ABOUT THIS TASK: As the answer, give every line of the records that includes the word "output".

RECORDS SUPPLIED:
********
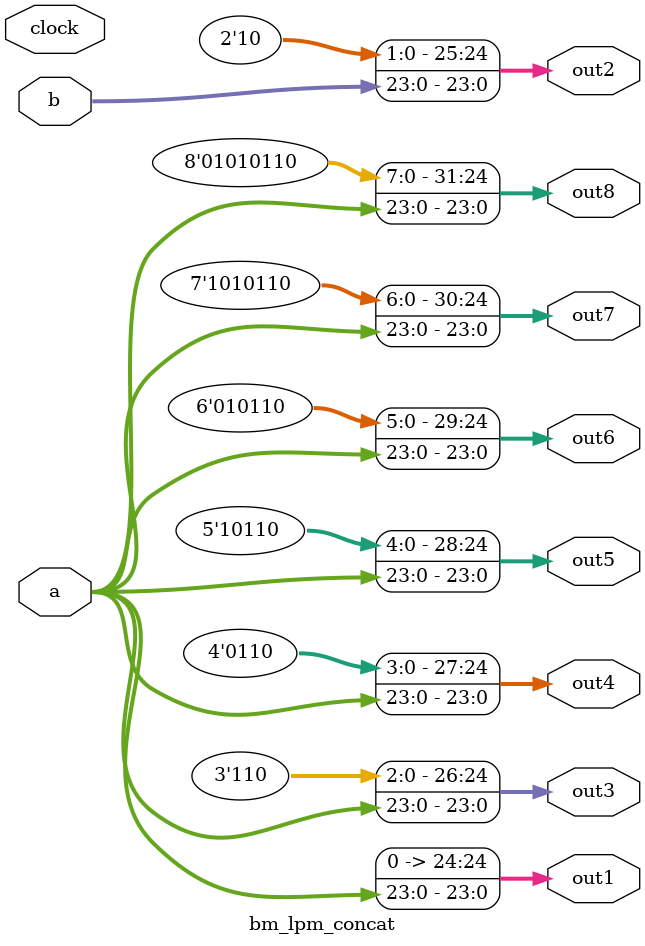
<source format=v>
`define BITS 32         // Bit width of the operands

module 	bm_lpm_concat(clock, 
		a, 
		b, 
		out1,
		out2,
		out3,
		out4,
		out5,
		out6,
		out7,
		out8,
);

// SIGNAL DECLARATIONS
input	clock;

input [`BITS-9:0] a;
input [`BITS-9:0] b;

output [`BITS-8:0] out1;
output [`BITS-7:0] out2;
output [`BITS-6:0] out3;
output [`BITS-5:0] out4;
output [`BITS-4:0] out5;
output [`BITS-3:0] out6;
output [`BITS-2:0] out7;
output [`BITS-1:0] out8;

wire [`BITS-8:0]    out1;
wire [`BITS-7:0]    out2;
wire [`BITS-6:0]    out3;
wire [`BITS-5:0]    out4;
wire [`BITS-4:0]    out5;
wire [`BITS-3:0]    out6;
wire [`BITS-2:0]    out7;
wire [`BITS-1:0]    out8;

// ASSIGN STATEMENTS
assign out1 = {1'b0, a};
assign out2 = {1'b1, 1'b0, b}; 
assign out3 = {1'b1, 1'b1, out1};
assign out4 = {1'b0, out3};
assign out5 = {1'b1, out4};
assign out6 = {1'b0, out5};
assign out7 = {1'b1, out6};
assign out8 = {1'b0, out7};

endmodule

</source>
********
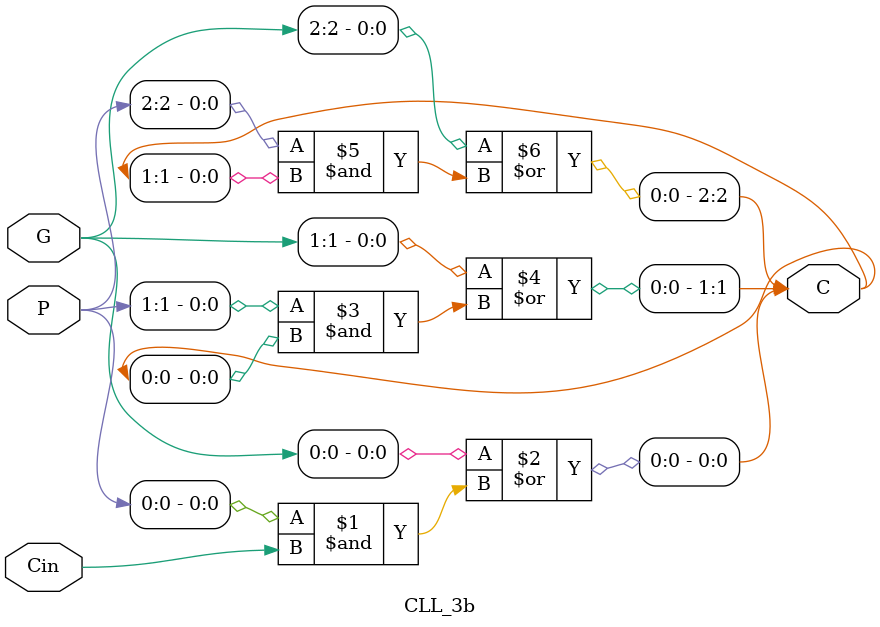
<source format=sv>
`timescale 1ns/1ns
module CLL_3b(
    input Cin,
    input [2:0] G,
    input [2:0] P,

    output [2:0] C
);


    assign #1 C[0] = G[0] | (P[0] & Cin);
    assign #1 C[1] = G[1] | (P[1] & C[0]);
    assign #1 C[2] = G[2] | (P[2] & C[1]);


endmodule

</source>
********
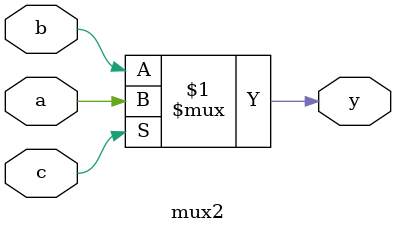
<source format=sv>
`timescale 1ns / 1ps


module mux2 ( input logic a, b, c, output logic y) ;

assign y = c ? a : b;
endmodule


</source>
********
YOUR RESPONSE:
output [`BITS-8:0] out1;
output [`BITS-7:0] out2;
output [`BITS-6:0] out3;
output [`BITS-5:0] out4;
output [`BITS-4:0] out5;
output [`BITS-3:0] out6;
output [`BITS-2:0] out7;
output [`BITS-1:0] out8;
    output [2:0] C
module mux2 ( input logic a, b, c, output logic y) ;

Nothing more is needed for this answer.